Another friend who used to go by once in a while when it was still rented confided to her how he felt about the house, "This place was a dump. I thought it should be bulldozed." He doesn't think that now. He was very impressed with what that dump had become.

I'm Ron Hutchcraft and I want to have A Word With You today about "The Power to Change."

All those years our friend had been seeing that house deteriorate and she just kept waiting for a day when it might be hers and she could take what had become a mess and make it into something beautiful. What she did for a house, Jesus does for people's lives. Maybe yours.

Our word for today from the Word of God in 2 Corinthians 5:17 says, "If anyone is in Christ, he is a new creation; the old has gone, the new has come!" A new creation. There was an amazing change that took place in that house that was going straight downhill when someone who loved it finally was allowed to have it.

And I've seen that same miracle take place so dramatically in human lives, when a life that was getting more and more damaged was finally turned over to Jesus Christ. And He has lovingly gone to work to repair what looked "unrepairable" and to fix what looked unfixable to forgive what seemed unforgivable and to make a person into a new creation.

It could be that you're in the market now for a re-creation miracle of your own. Things have been under your management for a long time. And maybe from the outside things look pretty good. But inside, there's a lot you're tired of. You're tired of ending up lonely, you're tired of your dark side winning, maybe the anger has done enough damage, the selfishness, the habit you have never been able to shake.

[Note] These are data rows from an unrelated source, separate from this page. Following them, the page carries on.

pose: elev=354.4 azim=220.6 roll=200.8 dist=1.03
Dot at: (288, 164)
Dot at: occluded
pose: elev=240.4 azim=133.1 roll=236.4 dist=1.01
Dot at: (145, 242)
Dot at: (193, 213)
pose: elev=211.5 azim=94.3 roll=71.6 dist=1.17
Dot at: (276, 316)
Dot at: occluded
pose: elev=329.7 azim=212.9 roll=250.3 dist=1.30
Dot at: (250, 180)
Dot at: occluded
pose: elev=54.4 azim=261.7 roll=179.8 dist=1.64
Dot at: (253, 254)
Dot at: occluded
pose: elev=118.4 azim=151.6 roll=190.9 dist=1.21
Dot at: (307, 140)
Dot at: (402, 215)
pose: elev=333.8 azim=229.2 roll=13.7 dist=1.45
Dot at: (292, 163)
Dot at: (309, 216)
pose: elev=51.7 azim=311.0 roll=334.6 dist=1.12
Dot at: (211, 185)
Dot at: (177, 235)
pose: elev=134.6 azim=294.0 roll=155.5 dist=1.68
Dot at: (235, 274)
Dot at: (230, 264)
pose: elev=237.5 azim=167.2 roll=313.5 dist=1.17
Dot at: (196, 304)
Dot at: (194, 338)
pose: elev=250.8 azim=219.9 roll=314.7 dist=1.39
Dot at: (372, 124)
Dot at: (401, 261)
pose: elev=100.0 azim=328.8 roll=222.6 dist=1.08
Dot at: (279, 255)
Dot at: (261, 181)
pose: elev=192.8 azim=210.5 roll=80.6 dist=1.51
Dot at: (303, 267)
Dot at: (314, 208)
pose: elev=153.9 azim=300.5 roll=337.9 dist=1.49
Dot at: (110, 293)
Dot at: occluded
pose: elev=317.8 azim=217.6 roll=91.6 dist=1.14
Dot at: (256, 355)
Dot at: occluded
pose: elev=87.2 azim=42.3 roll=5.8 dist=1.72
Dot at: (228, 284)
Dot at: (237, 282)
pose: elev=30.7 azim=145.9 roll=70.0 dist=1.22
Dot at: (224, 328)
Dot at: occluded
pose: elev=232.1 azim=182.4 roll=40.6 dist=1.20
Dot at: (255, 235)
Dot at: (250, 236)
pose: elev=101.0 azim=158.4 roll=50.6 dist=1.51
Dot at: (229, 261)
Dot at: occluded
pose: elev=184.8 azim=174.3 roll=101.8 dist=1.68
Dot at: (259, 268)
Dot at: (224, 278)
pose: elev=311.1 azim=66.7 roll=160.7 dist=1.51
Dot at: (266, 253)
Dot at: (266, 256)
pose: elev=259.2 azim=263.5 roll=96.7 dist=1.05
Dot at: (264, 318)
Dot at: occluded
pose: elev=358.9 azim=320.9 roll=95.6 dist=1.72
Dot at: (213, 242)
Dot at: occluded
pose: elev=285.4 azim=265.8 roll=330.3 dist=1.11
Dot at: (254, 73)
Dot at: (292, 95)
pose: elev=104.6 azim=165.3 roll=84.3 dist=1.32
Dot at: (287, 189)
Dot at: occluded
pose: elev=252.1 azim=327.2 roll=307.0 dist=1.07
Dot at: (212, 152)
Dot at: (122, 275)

It could be that over the years you've accumulated more stress and more pain than you can handle anymore. Or more guilt than you can deal with anymore. Whatever the damage that's accumulated during the years when you've been running things, there is Someone who has loved you all along who's been saying all these years, "If only you would let Me have your life. I could do with it what you've never been able to do." Think about it. The Son of God promises to make you a new creation, the old you behind you, a new beginning.

All these years there's been a dark, destructive force inside, keeping you from becoming the person you really want to be. It's called sin. Sin Jesus took on Himself when He died on the cross for you. You can't be your own Savior. Only Jesus can be that. But He won't force His way in. He starts the forgiving, the healing, the re-creating the day you open the door and say, "Jesus, this place isn't mine anymore. It's Yours." That wonderful new beginning could be this very day for you if you're ready for the Savior to become your Savior and you tell Him that right now

Our website is there to help you get this done. I hope you'll go there - ANewStory.com.

There's so much Jesus has been wanting to do in your life but your life has never belonged to Him. Until today. You're going to be amazed at the change.